▶ [About this exercise]: Copy out the stretch of lines from the one containing "- Certifique-se que" through the one containing "## Execução", both included, keeping every character as it stands.

▶ [The data]:
§ §

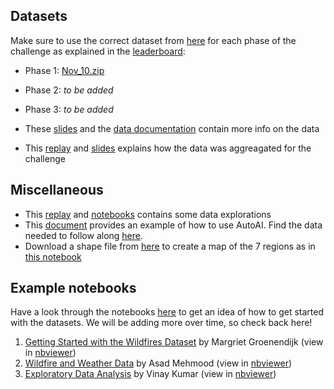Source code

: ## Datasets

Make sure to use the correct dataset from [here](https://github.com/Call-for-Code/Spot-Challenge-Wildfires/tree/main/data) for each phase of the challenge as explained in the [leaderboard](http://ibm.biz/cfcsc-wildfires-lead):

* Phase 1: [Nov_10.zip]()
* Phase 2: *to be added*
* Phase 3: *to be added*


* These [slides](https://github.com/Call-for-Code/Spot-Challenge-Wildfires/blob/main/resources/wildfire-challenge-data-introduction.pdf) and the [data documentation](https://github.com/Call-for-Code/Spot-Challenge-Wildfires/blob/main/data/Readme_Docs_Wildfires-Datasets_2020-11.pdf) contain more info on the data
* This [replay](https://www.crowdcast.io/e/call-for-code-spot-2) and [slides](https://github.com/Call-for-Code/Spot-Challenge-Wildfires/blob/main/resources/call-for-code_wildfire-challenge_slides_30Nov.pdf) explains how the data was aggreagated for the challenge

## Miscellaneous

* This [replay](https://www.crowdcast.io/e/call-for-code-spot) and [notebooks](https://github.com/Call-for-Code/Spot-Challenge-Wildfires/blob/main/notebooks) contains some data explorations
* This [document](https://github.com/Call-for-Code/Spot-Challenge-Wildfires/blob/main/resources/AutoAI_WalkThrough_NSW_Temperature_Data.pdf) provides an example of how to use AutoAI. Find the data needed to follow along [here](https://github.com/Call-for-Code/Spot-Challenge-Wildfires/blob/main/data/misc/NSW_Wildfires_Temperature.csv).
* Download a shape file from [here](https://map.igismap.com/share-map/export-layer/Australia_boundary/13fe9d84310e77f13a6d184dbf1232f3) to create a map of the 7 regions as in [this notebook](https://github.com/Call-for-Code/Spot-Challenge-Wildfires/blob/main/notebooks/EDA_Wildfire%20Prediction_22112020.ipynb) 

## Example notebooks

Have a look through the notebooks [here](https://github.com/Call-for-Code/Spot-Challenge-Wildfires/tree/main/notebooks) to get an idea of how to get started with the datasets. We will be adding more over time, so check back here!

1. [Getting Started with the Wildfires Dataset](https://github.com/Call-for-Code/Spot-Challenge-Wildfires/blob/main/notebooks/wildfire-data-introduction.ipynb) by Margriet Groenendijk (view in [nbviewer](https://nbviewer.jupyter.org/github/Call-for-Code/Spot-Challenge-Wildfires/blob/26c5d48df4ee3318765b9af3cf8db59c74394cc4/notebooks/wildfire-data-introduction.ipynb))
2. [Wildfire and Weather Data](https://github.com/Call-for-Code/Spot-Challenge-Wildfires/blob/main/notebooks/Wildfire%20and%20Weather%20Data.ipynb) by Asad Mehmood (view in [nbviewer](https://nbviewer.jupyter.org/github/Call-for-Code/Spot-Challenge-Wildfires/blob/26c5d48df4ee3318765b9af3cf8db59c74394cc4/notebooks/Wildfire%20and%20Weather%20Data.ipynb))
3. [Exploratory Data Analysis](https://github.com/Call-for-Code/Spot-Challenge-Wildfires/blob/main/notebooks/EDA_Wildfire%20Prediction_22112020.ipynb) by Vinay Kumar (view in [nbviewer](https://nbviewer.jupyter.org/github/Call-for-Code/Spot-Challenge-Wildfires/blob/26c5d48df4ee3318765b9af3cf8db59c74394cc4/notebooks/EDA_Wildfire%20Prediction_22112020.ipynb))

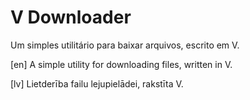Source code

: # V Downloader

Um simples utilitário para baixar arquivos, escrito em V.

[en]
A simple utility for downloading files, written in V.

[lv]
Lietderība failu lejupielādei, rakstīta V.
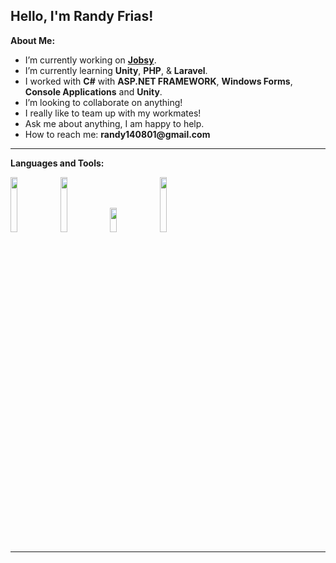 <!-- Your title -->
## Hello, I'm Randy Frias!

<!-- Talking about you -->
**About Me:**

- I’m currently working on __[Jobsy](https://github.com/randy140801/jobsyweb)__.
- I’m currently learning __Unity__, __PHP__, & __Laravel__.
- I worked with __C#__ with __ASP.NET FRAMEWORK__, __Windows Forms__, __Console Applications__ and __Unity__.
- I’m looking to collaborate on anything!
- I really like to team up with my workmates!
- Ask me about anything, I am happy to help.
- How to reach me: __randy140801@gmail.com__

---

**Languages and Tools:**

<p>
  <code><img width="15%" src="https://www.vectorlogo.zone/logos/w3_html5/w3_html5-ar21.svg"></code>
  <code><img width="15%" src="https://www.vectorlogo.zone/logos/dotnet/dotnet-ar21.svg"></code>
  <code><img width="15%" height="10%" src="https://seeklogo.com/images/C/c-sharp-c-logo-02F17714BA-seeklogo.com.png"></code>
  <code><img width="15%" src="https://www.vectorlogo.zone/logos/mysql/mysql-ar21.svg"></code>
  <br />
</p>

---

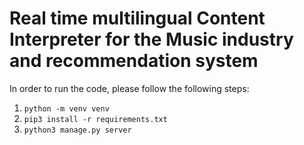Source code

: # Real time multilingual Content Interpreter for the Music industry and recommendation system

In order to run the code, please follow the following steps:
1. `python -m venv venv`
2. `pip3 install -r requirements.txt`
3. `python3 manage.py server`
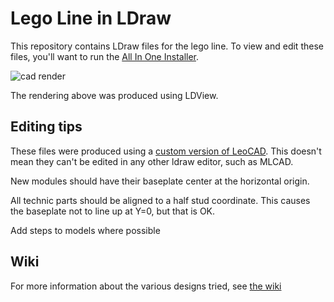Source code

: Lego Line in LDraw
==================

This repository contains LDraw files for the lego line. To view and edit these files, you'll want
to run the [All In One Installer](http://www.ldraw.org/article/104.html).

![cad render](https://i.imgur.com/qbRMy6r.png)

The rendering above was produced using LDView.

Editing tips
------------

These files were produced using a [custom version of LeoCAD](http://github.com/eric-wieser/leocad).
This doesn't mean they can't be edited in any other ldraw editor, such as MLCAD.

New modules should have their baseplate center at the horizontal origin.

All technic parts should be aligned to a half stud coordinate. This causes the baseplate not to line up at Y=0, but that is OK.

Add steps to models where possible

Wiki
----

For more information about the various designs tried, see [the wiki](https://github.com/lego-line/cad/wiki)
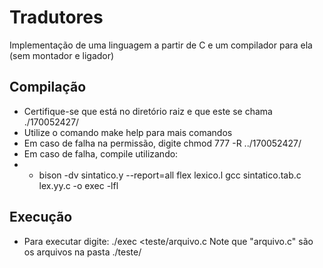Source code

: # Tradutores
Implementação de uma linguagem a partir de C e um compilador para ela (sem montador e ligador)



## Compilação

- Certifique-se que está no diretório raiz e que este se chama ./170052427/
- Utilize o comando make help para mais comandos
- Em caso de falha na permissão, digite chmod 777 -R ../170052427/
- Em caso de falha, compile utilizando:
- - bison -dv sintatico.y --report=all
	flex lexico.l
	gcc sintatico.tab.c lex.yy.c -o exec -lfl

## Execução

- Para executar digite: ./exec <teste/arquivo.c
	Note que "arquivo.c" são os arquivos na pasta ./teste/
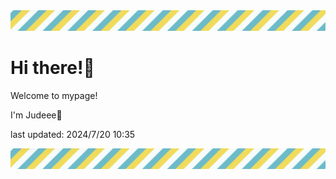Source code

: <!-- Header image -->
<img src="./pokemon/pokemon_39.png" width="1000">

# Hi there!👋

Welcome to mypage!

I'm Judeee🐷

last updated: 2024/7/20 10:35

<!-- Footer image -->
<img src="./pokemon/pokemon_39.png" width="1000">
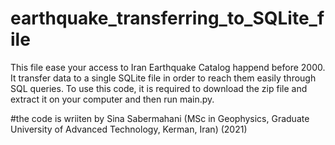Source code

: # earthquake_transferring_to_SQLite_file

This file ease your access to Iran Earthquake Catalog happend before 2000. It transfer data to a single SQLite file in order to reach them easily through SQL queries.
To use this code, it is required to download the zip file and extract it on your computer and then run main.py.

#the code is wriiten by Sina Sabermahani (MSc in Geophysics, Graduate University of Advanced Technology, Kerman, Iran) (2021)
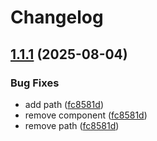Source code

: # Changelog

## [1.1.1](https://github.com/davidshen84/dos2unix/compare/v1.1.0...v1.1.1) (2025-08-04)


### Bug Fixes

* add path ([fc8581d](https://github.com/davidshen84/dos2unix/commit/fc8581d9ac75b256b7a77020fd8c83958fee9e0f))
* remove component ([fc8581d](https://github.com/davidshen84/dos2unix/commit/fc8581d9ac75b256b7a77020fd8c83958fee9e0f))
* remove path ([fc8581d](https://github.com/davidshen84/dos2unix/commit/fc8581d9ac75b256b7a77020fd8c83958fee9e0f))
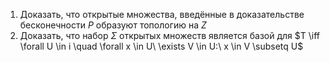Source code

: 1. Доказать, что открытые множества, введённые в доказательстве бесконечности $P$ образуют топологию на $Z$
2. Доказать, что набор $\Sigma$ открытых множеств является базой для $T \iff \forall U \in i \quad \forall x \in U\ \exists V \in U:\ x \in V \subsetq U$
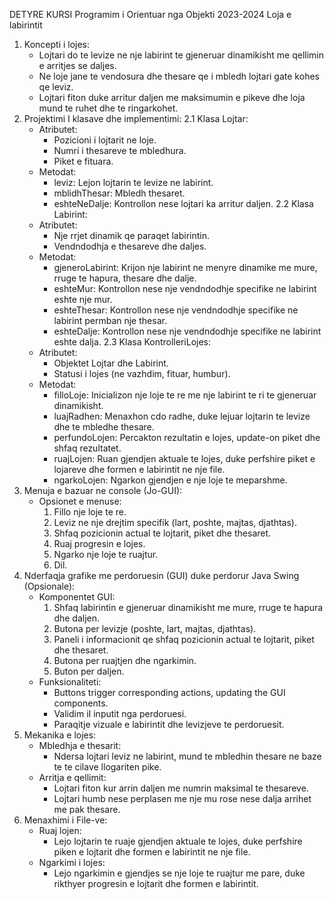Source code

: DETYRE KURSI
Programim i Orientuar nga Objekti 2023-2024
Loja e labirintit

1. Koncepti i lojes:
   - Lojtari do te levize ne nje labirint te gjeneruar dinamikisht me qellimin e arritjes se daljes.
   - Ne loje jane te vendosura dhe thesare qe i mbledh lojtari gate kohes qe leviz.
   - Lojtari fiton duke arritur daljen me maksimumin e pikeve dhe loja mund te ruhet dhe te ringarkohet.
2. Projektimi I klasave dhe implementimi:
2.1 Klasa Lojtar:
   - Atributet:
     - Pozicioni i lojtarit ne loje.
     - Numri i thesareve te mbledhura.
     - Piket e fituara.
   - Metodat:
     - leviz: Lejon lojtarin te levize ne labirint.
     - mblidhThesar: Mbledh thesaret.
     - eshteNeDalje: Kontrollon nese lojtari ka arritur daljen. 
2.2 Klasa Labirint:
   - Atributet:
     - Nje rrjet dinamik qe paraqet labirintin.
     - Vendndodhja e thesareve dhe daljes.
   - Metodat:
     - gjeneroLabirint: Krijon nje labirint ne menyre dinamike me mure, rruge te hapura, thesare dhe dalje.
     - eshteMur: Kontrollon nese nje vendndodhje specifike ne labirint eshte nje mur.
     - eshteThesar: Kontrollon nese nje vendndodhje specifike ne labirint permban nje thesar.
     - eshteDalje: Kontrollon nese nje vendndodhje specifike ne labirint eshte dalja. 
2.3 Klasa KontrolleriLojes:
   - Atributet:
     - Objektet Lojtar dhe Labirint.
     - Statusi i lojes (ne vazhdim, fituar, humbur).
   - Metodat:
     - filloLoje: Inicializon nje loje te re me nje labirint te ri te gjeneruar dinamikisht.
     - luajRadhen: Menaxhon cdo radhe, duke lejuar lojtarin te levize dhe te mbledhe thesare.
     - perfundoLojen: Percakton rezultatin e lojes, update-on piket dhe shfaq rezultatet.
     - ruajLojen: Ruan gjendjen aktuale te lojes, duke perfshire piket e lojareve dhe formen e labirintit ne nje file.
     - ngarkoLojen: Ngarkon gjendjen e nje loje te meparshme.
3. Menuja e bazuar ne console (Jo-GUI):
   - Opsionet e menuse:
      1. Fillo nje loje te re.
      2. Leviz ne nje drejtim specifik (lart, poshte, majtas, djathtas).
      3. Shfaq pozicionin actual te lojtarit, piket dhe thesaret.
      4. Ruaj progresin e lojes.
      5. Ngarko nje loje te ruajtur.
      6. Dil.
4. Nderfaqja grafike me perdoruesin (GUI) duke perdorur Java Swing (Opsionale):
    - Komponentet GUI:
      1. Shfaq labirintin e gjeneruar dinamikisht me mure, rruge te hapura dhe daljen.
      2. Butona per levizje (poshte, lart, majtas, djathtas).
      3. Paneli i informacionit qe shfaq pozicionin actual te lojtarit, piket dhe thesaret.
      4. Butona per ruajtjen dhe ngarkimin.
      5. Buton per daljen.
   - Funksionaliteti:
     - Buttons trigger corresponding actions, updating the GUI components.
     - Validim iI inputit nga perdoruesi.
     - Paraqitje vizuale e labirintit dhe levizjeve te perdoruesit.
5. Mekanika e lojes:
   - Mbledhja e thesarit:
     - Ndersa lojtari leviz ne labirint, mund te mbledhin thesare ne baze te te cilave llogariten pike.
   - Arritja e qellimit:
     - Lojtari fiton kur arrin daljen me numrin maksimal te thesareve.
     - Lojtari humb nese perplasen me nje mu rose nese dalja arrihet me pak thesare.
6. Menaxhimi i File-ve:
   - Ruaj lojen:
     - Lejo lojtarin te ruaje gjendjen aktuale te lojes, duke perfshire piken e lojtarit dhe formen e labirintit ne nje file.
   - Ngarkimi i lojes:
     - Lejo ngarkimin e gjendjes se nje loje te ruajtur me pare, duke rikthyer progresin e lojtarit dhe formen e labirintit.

§ §

▶ [Answer space]:
- Certifique-se que está no diretório raiz e que este se chama ./170052427/
- Utilize o comando make help para mais comandos
- Em caso de falha na permissão, digite chmod 777 -R ../170052427/
- Em caso de falha, compile utilizando:
- - bison -dv sintatico.y --report=all
	flex lexico.l
	gcc sintatico.tab.c lex.yy.c -o exec -lfl

## Execução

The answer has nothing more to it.